Nos préconisations s’agissant de cette catégorie d’outils sont les suivantes :
Pour donner toutes les chances à la démarche égalité d’être effective, un engagement fort et affiché du dirigeant est indispensable. A plusieurs reprises dans nos entretiens, les sujets, dont plusieurs managers, ont déploré le manque de directives claires issues de la direction. Cet engagement doit être largement communiqué notamment par les coordinateurs égalité. Nos résultats montrent qu’il n’existe pas d’homogénéité au niveau de la quotité de temps de travail dédié à l’égalité professionnelle par les coordinateurs qui traitent tous les sujets liés à la diversité. En effet, certains travaillent à temps plein sur ces questions, alors que d’autres n’y travaillent qu’à temps partiel. Il nous semble donc indispensable d’établir une homogénéité au sein de la population des coordinateurs qui au minimum devraient être affectés à mi-temps sur un des sujets de la diversité.

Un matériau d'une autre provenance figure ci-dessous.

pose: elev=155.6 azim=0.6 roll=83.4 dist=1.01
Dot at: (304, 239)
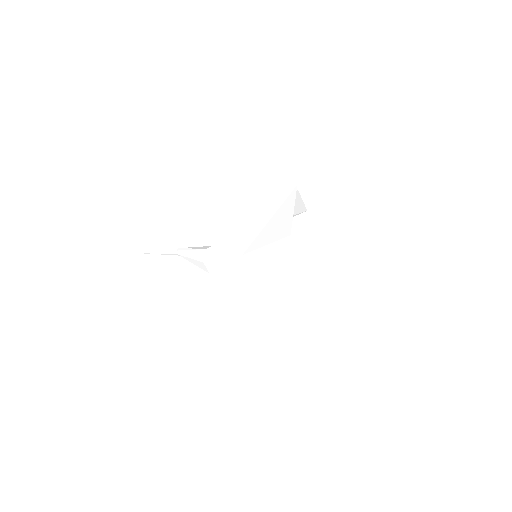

En effet, l’organisation s’engage sur les RPS, l’égalité professionnelle, le handicap, la gestion des séniors et de l’insertion des jeunes. Outre le fait que les questions de RPS n’entrent pas dans le spectre de la gestion de la diversité mais de la santé au travail, nous pensons que les sujets liés à la gestion de la diversité devraient être affectés séparément comme suit : égalité professionnelle, handicap, gestion des séniors/juniors. Ceci va dans le sens des préconisations de Bruna (2013/2, 2016/5) notamment. A première vue, un mi-temps par sujet peut paraître ambitieux, mais avec les préconisations qui suivent au sujet de la mise en place de dispositifs de contrôle des décisions managériales, cette quotité de temps de travail dédiée à l’égalité professionnelle nous semble raisonnable.